On Monday, hundreds of refugees who've spent at least the past week in China were transported from camps to the border, where they
walked through the gate, clutching bags and blankets. Yunnan provincial government spokesman Li Hui said at least 4,000 refugees
had returned to Myanmar by the end of the day Monday. About 9,000
remained in seven camps set up to house them in tents and makeshift
buildings. The rest are believed to be staying with friends and family, or are staying in hotels, or have left the area.

In addition to the thousands of civilians, hundreds of Kokang rebels fled during the fighting, surrendering their weapons and uniforms to Chinese border police and crossing to safety after several days of skirmishes.
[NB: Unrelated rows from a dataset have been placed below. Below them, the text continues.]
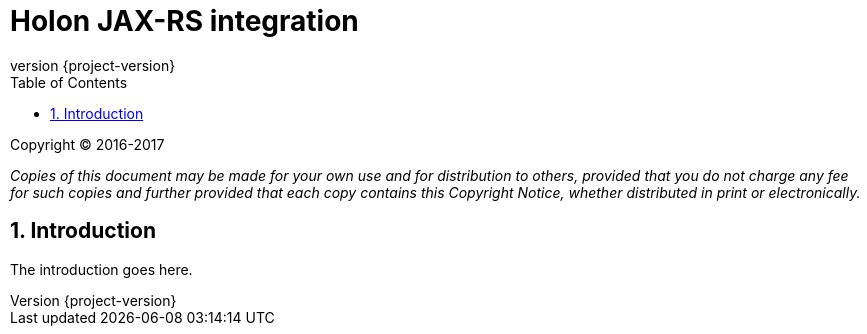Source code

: = Holon JAX-RS integration
:revnumber: {project-version}
:apidir: ../../api/holon-jax-rs
:linkattrs:
:sectnums:
:toc: left
:toclevels: 3

Copyright © 2016-2017

_Copies of this document may be made for your own use and for distribution to others, provided that you do not charge any fee for such copies and further provided that each copy contains this Copyright Notice, whether distributed in print or electronically._

== Introduction

The introduction goes here.
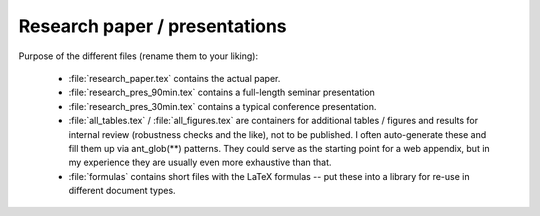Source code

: .. _paper:

Research paper / presentations
===============================

Purpose of the different files (rename them to your liking):

    * :file:`research_paper.tex` contains the actual paper.
    * :file:`research_pres_90min.tex` contains a full-length seminar presentation
    * :file:`research_pres_30min.tex` contains a typical conference presentation.
    * :file:`all_tables.tex` / :file:`all_figures.tex` are containers for additional tables / figures and results for internal review (robustness checks and the like), not to be published. I often auto-generate these and fill them up via ant_glob(**) patterns. They could serve as the starting point for a web appendix, but in my experience they are usually even more exhaustive than that.
    * :file:`formulas` contains short files with the LaTeX formulas -- put these into a library for re-use in different document types.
Myanmar's junta said three days of clashes killed 26 government soldiers and at least eight rebels. It said Sunday night that the fighting had ended and "the region has now regained stability."

Since abandoning overt support for anti-government rebels two decades ago, China has built strong relations with Myanmar's ruling
junta while Chinese investors, traders, and shopkeepers have swarmed into the country's northeast.

The relationship has thrived through a tacit agreement under which Beijing provides economic opportunities and diplomatic support for the generals, who have been isolated internationally and face widespread condemnation over their human rights record and economic mismanagement.

In return, the generals ensured access to the country's mineral wealth and tried to address China's concerns over narcotics and unrest.

China's Foreign Ministry had no comment on the situation Monday, and Chinese government-backed scholars dismissed the notion of a major rupture in ties.

"China will develop friendly relations with Myanmar taking the overall situation into consideration," said Ma Ying, a professor at the Shanghai Institute of Foreign Studies.

But the clashes could threaten China's traditional arrangement with Myanmar, analysts say.

The conflict highlights the "imperviousness of the Burmese regime to international opinion, and the limitations of even China ... to have much influence in a crunch," said Sean Turnell, a Myanmar expert at Australia's Macquarie University.